:: Page excerpt ::
⟨

Patent

PCT International Applications: Procedure, Timeline, and Fees

iphere editorial · 5/10/2026
PCT International Applications: Procedure, Timeline, and Fees

Protecting one invention in multiple countries comes down to either separate national filings or one PCT international application. PCT is not a single "world patent" — it's a procedure that buys you time and produces a search report. From the priority date, you have 30 months (or 31 in some offices) before you must commit to specific countries, which is enough room to validate markets, line up funding, or assess the international search results. This article walks through the procedure, deadlines, and fees from KIPO and WIPO sources.

Five stages of a PCT life cycle

PCT splits into the international phase and the national phase, with five steps in between.

  1. International filing: submit the PCT request, specification, claims, and drawings to a Receiving Office (e.g., KIPO) — one filing designates all 156+ PCT contracting states
  2. International search: an International Searching Authority (ISA) issues an International Search Report (ISR) and a Written Opinion
  3. International publication: WIPO publishes the application 18 months from the priority date — the application becomes public
  4. International preliminary examination (optional): the applicant may demand it within 22 months from priority (or 3 months from ISR). Result: an International Preliminary Report on Patentability (IPRP)

⟩

:: Recorded information ::
⟨

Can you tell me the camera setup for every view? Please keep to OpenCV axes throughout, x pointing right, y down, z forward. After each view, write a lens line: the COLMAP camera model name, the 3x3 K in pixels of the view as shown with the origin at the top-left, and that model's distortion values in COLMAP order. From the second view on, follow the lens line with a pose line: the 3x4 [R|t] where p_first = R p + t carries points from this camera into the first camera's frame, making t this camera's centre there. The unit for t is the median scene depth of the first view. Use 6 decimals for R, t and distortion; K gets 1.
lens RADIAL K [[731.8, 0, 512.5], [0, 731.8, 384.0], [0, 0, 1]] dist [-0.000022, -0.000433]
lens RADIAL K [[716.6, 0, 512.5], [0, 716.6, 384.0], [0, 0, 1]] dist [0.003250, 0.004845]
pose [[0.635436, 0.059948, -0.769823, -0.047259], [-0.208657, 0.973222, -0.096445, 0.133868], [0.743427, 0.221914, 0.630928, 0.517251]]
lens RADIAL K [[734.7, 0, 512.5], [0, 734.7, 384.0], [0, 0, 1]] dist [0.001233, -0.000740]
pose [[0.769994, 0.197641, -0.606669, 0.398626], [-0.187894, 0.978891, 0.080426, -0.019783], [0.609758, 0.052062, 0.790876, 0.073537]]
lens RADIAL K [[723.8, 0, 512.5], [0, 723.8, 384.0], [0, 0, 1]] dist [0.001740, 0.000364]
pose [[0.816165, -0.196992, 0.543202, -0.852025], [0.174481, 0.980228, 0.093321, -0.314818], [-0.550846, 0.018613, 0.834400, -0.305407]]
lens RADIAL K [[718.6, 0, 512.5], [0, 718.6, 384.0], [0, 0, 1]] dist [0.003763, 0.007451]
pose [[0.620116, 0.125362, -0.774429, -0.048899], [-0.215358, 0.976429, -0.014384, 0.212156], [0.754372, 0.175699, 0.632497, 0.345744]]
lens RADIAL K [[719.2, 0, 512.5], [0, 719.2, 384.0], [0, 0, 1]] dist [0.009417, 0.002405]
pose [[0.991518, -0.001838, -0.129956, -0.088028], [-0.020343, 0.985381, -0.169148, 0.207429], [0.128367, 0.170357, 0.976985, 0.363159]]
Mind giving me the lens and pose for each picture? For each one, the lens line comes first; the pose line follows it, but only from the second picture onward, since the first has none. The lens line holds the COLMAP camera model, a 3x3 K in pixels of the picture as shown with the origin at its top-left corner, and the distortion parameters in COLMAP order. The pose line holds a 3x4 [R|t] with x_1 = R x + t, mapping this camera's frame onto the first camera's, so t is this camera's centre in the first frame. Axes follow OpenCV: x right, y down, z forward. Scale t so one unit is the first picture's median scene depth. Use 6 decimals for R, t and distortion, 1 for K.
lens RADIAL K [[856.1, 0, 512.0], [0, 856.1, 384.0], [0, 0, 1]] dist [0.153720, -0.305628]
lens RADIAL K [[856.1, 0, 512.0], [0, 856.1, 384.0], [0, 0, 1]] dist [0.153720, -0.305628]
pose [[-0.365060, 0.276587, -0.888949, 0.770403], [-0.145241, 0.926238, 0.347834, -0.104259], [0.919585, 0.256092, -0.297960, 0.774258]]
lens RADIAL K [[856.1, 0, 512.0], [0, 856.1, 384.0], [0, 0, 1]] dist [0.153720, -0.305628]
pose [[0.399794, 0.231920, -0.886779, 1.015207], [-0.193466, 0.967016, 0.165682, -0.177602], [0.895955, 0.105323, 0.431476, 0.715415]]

⟩

:: What is required ::
Give the PCT article's passage between "Protecting one invention" and "and WIPO sources.", inclusive, changing "PCT" to "Patent Cooperation Treaty" wherever it occurs.

:: Reply to the task ::
Protecting one invention in multiple countries comes down to either separate national filings or one Patent Cooperation Treaty international application. Patent Cooperation Treaty is not a single "world patent" — it's a procedure that buys you time and produces a search report. From the priority date, you have 30 months (or 31 in some offices) before you must commit to specific countries, which is enough room to validate markets, line up funding, or assess the international search results. This article walks through the procedure, deadlines, and fees from KIPO and WIPO sources.